** REQUIRED ACTION **
Below is a listing. Set down exactly the lines from the one containing "right elbow: (52, 214, 4)" through the one containing "left hip: (294, 297, 2)", both ends included, and leave out the rest.

** RECORD SET **
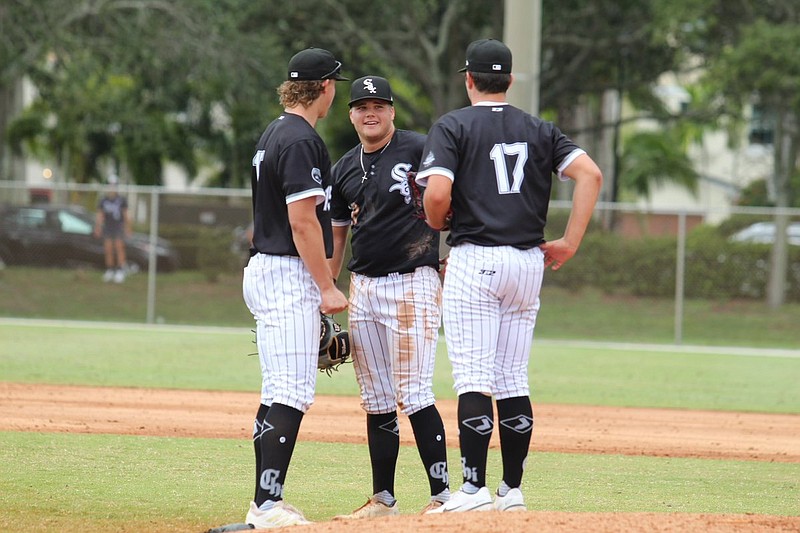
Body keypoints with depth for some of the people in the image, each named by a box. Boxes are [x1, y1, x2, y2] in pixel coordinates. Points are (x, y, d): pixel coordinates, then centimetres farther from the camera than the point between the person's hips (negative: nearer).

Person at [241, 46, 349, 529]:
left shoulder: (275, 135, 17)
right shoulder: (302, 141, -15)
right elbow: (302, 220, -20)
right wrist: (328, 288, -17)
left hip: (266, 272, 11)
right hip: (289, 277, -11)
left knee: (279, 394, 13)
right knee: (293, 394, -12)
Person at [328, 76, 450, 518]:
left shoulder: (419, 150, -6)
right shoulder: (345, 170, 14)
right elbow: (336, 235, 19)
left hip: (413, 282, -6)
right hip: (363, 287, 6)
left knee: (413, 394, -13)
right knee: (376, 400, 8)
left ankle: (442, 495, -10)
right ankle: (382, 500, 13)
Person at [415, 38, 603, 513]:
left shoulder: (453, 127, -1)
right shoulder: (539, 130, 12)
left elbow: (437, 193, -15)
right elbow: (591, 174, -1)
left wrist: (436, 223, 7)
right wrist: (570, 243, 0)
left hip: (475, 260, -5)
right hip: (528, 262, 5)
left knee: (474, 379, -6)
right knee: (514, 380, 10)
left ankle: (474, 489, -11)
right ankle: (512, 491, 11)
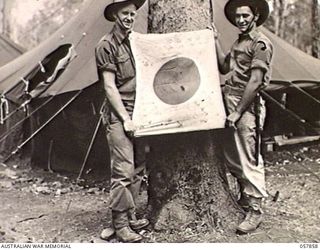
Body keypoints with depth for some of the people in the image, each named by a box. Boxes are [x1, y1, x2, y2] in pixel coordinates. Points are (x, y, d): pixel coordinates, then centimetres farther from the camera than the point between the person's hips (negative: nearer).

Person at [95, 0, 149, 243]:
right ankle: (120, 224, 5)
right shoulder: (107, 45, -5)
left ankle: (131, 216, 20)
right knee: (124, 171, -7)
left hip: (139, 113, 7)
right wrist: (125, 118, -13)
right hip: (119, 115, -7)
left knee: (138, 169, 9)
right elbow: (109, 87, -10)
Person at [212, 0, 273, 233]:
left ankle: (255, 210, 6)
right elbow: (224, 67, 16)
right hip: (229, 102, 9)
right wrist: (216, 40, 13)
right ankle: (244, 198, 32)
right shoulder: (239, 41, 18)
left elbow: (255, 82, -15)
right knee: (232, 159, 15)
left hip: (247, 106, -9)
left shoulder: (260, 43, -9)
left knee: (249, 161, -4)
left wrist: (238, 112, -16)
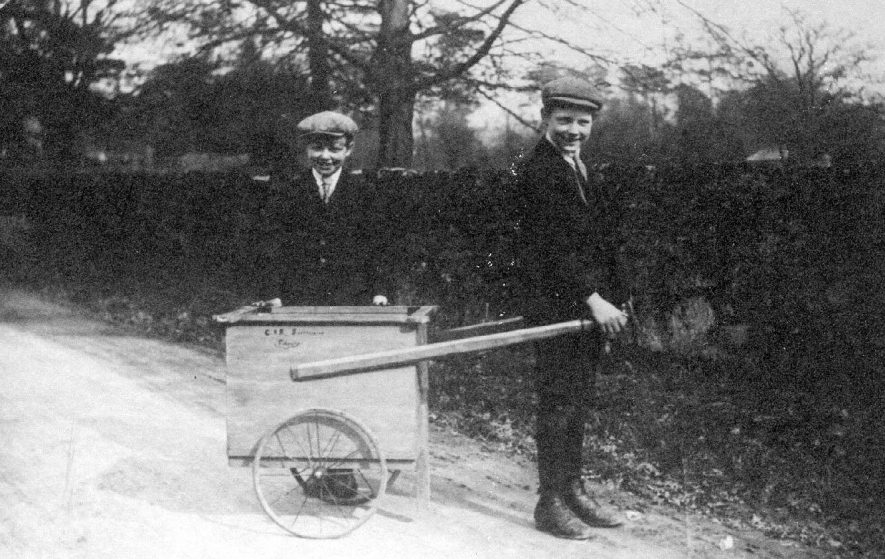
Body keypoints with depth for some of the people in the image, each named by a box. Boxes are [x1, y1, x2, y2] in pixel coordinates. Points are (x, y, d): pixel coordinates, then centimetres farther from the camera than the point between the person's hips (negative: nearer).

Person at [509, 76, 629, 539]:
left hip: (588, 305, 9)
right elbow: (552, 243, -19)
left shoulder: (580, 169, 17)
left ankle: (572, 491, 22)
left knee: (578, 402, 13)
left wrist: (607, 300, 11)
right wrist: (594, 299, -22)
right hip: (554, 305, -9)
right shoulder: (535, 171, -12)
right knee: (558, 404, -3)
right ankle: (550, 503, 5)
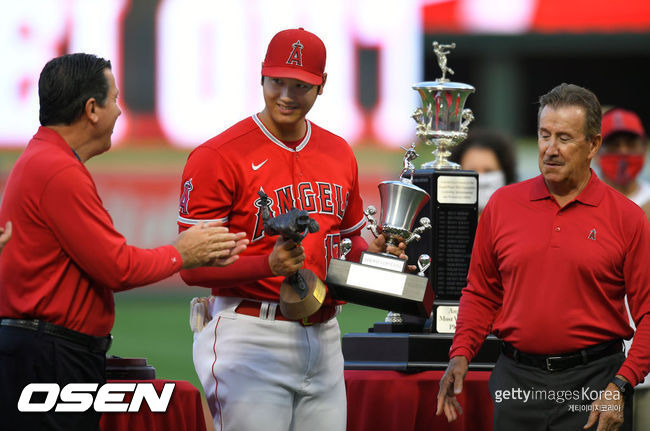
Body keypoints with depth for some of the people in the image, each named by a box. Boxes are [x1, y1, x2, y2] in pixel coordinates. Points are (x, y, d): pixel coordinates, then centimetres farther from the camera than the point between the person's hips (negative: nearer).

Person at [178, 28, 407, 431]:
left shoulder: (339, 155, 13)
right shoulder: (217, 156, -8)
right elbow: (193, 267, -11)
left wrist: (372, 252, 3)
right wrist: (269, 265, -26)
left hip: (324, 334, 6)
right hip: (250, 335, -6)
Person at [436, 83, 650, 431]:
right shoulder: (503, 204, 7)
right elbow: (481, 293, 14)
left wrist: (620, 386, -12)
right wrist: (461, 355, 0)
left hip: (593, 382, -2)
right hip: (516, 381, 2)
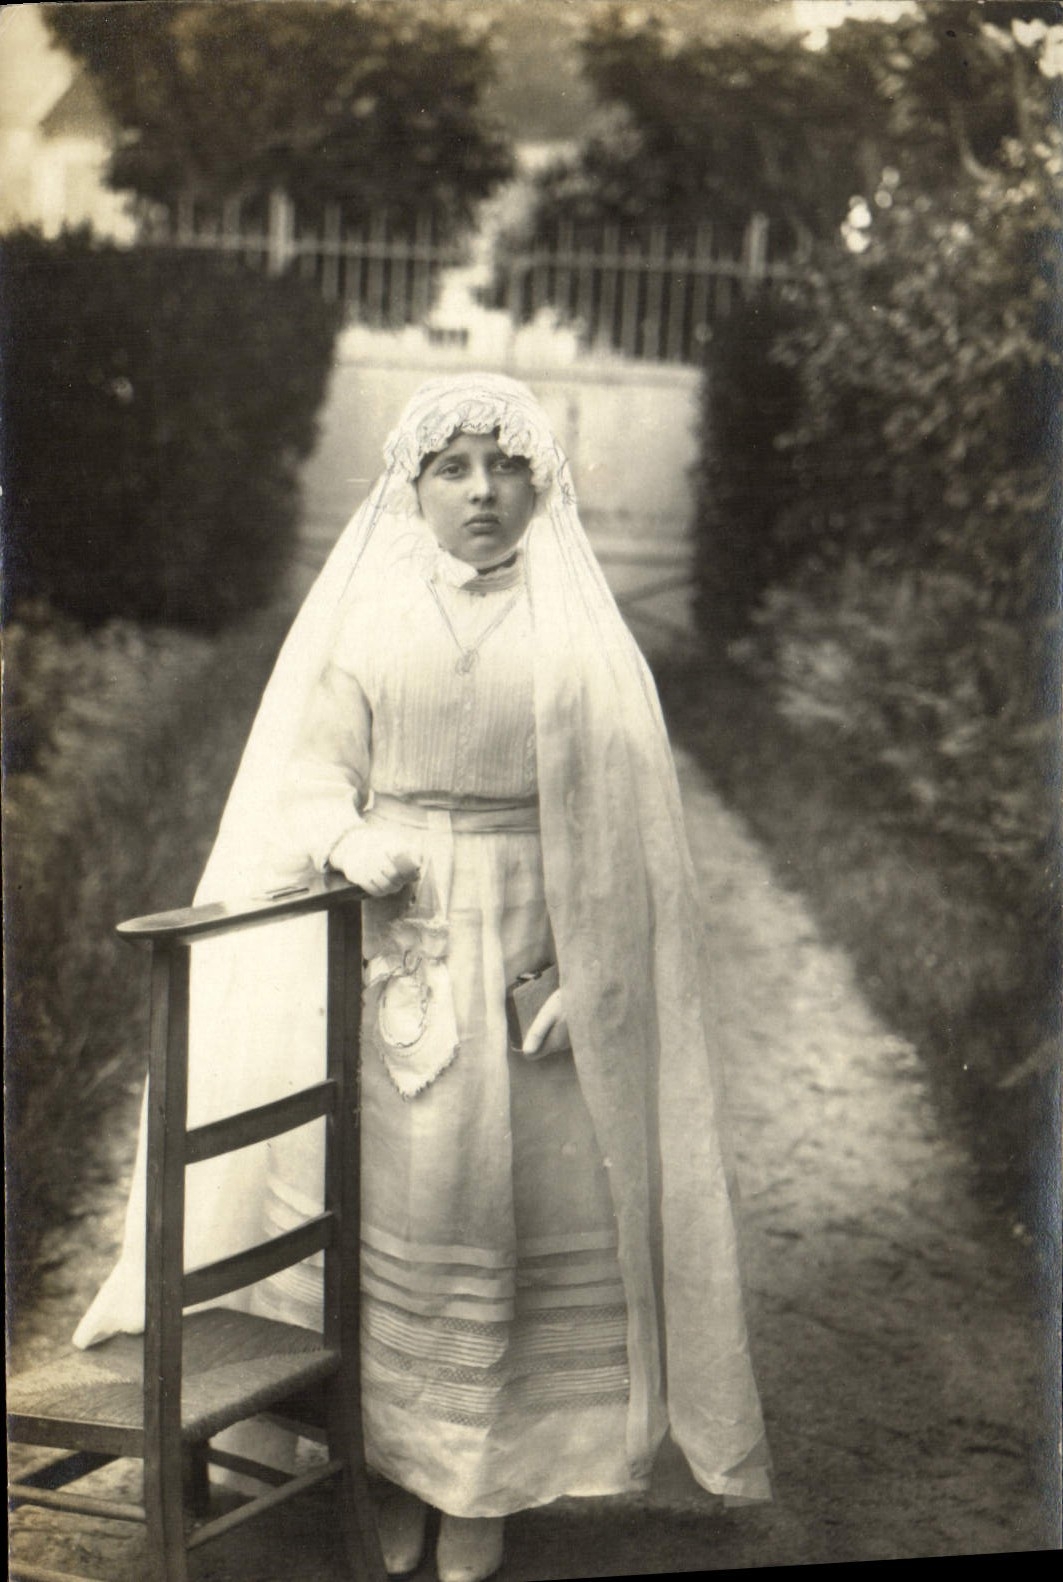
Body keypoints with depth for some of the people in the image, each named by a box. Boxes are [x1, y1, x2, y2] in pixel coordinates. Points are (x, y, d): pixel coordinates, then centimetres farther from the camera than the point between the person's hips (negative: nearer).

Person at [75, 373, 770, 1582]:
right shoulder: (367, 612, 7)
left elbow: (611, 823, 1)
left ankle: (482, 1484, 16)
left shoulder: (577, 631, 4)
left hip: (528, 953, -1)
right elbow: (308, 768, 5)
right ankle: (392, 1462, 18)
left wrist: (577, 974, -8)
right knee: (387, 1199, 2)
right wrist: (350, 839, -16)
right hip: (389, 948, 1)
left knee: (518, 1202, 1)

--

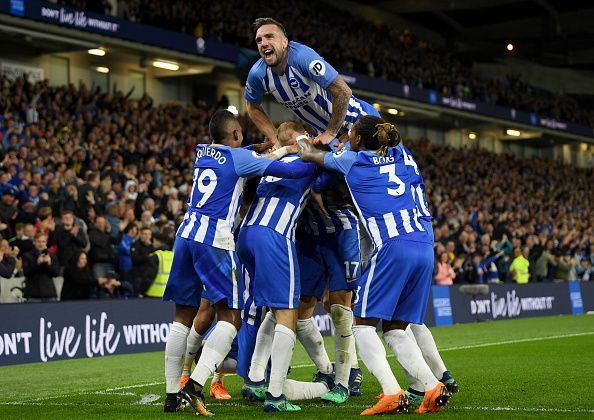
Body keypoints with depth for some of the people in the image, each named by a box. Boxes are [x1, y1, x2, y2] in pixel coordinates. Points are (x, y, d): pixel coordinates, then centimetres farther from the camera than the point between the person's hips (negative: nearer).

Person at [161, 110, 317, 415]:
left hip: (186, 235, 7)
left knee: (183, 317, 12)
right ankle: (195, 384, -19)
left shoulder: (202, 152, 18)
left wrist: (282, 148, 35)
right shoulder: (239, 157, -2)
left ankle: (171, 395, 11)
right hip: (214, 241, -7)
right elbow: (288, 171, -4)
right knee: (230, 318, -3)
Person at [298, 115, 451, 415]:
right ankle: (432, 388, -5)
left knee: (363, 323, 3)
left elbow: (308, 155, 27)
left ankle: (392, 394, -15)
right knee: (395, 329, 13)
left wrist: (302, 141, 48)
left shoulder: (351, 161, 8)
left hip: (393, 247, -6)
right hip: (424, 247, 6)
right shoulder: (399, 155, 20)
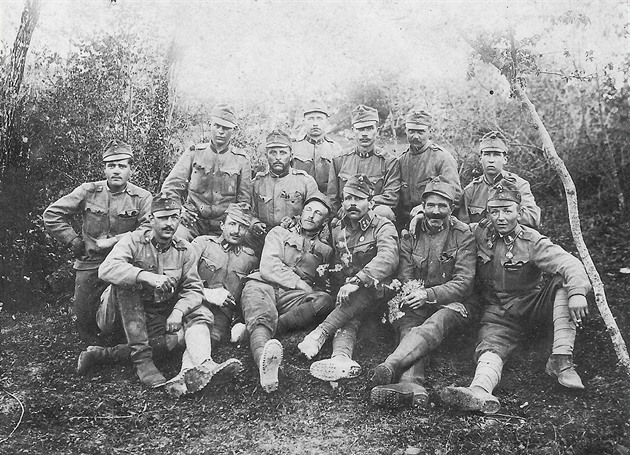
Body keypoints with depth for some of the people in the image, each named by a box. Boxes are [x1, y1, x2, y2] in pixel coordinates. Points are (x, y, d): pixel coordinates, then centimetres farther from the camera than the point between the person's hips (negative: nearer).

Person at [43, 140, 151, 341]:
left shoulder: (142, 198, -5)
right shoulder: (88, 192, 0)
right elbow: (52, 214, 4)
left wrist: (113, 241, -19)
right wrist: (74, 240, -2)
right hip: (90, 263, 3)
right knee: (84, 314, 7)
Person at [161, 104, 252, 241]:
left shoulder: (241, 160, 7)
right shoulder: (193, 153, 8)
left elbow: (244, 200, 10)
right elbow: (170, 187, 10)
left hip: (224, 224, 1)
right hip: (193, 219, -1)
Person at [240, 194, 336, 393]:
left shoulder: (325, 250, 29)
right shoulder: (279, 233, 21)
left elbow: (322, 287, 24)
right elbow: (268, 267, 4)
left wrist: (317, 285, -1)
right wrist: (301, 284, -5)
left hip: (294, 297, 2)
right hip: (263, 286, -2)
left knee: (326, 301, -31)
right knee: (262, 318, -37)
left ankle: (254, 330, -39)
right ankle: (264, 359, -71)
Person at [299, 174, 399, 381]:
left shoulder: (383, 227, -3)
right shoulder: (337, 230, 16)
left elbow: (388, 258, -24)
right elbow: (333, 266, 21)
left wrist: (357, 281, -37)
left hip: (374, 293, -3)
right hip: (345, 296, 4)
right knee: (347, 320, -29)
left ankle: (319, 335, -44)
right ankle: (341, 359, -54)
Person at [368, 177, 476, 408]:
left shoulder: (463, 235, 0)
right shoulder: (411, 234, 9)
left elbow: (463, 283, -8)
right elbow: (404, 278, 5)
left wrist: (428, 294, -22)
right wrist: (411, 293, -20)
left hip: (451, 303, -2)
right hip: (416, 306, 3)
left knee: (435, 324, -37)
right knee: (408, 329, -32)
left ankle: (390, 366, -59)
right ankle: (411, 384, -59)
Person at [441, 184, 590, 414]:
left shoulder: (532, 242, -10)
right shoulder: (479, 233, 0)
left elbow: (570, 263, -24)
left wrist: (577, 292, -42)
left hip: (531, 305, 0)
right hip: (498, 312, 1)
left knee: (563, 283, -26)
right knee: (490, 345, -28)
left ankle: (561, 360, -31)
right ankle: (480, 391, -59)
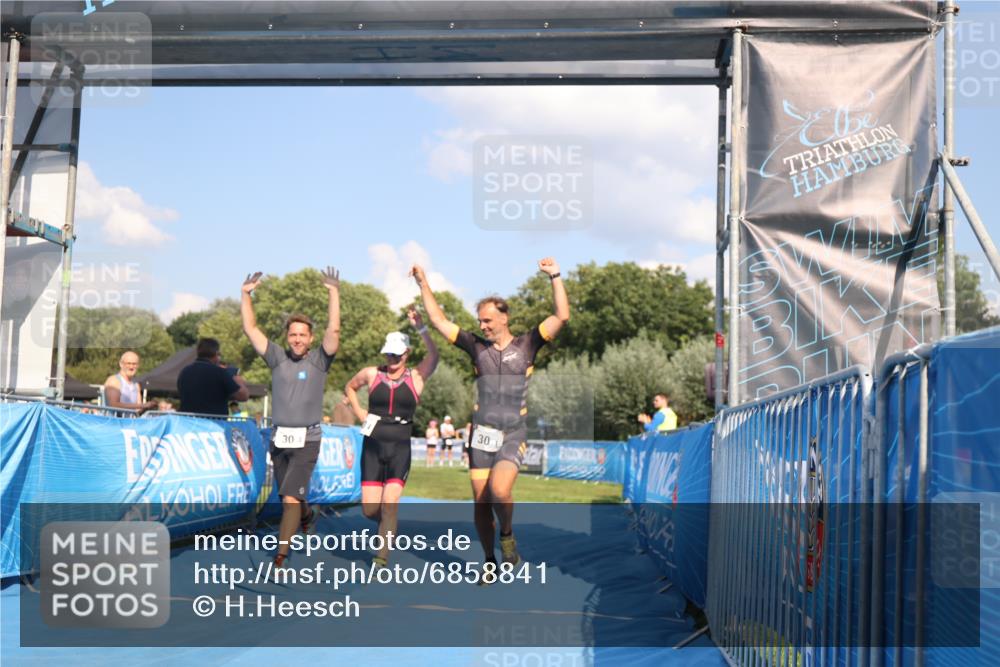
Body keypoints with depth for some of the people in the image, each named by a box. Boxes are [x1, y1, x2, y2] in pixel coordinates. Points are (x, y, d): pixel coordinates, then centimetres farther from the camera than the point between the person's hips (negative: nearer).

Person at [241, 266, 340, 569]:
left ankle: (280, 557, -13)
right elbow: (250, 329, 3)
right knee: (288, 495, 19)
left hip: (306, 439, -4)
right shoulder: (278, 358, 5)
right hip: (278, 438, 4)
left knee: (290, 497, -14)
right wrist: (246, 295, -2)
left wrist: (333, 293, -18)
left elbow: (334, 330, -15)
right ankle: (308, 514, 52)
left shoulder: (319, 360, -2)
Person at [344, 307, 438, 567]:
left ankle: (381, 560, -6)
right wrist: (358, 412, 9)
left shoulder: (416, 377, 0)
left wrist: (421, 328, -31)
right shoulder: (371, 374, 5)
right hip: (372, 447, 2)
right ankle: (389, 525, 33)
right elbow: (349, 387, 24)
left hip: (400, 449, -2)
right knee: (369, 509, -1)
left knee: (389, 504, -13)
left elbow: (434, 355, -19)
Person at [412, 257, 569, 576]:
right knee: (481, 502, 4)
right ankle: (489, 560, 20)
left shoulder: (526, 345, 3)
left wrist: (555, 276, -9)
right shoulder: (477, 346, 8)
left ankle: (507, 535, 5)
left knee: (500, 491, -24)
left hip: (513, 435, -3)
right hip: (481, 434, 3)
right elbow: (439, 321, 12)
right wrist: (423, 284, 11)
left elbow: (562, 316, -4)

** WRITTEN SOLUTION **
right elbow: (52, 214, 4)
left wrist: (113, 241, -19)
right wrist: (74, 240, -2)
right hip: (90, 263, 3)
right knee: (84, 314, 7)
Person at [161, 104, 252, 241]:
left shoulder: (241, 160, 7)
right shoulder: (193, 153, 8)
left elbow: (244, 200, 10)
right elbow: (170, 187, 10)
left hip: (224, 224, 1)
right hip: (193, 219, -1)
Person at [240, 194, 336, 393]:
left shoulder: (325, 250, 29)
right shoulder: (279, 233, 21)
left elbow: (322, 287, 24)
right elbow: (268, 267, 4)
left wrist: (317, 285, -1)
right wrist: (301, 284, -5)
left hip: (294, 297, 2)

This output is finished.